-------- TASK INPUTS --------
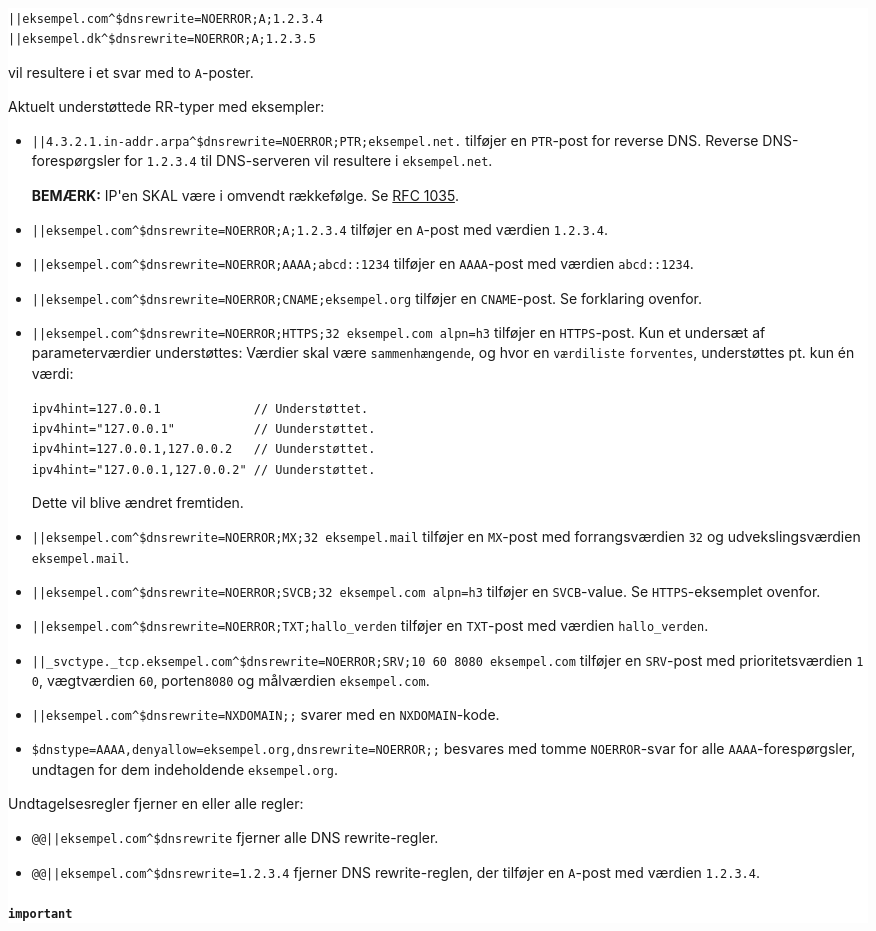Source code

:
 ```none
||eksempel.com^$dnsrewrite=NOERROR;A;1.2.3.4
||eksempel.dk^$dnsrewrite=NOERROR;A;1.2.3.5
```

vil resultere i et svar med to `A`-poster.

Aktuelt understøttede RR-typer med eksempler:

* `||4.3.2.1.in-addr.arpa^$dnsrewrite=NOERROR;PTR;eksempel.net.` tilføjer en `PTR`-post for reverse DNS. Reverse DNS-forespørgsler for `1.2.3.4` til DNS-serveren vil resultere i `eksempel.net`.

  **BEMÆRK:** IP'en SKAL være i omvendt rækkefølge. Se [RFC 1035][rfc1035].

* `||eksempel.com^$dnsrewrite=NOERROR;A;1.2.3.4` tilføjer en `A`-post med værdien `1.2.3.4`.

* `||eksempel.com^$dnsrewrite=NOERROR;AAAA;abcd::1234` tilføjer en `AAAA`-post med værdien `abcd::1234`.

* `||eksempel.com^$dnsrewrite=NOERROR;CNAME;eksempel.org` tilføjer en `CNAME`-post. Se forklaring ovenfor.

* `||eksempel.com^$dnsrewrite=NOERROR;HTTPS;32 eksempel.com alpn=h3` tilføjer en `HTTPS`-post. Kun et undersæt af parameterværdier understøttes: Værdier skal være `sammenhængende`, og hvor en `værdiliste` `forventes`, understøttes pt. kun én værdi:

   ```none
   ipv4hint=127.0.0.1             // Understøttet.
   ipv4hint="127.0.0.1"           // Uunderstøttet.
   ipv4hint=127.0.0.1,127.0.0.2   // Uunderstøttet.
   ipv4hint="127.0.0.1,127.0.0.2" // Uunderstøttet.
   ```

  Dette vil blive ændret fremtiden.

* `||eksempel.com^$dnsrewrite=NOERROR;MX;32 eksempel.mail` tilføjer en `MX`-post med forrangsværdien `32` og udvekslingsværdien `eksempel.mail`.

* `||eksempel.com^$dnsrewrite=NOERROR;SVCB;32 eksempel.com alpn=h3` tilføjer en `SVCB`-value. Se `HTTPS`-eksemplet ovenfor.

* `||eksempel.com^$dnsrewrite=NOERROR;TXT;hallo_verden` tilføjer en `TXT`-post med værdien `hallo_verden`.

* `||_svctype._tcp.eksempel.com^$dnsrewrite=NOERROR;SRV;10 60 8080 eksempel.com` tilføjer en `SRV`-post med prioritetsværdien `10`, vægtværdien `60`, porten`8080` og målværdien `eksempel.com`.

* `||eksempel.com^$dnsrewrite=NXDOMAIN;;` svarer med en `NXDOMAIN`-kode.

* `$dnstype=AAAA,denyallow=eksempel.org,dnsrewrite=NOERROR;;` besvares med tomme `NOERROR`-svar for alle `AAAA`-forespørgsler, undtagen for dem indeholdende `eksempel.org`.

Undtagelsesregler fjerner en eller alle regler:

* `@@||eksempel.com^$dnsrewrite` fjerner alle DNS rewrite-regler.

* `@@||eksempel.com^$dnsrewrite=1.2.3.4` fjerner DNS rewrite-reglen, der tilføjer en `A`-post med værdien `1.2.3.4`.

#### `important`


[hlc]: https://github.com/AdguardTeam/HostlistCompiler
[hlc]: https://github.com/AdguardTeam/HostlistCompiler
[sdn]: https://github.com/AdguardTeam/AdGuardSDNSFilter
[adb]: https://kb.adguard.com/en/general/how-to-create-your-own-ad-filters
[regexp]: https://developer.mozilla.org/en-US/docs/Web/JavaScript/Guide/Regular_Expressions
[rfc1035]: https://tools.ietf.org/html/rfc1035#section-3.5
--------
-------- TASK INPUTS --------
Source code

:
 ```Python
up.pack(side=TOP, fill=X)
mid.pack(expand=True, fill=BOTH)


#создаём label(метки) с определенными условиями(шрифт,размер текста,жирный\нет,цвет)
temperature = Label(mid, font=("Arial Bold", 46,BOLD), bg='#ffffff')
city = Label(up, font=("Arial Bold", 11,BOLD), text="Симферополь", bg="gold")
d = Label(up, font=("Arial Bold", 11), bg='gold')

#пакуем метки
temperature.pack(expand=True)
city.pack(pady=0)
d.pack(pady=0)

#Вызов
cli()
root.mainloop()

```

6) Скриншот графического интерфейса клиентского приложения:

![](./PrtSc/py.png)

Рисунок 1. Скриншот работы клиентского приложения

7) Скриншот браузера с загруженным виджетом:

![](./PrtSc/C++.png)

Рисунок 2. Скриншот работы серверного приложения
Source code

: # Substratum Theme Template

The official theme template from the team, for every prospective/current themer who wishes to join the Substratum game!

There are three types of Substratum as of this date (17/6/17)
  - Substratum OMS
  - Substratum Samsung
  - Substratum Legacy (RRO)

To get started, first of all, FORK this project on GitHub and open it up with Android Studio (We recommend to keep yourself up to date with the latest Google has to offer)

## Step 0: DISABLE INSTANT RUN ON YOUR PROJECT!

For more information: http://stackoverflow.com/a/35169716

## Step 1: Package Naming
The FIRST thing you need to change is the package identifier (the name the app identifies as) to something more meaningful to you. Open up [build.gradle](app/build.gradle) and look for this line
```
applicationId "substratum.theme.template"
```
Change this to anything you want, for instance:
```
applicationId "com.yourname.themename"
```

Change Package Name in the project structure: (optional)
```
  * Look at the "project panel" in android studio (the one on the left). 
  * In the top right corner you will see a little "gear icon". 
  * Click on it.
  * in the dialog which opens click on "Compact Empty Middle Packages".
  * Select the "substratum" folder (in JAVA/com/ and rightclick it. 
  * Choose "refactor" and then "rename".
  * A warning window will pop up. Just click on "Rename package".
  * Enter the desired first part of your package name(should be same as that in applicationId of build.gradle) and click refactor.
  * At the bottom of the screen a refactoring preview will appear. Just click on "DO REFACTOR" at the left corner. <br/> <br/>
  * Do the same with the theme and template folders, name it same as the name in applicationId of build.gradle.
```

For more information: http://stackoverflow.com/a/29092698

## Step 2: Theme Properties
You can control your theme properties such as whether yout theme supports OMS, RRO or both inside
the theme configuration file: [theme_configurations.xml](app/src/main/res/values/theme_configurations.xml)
--------
== WHAT NEEDS TO BE DONE ==
Look through the listing above and copy each line with the word "more" in it.

== RESULT ==
For more information: http://stackoverflow.com/a/35169716
The FIRST thing you need to change is the package identifier (the name the app identifies as) to something more meaningful to you. Open up [build.gradle](app/build.gradle) and look for this line
For more information: http://stackoverflow.com/a/29092698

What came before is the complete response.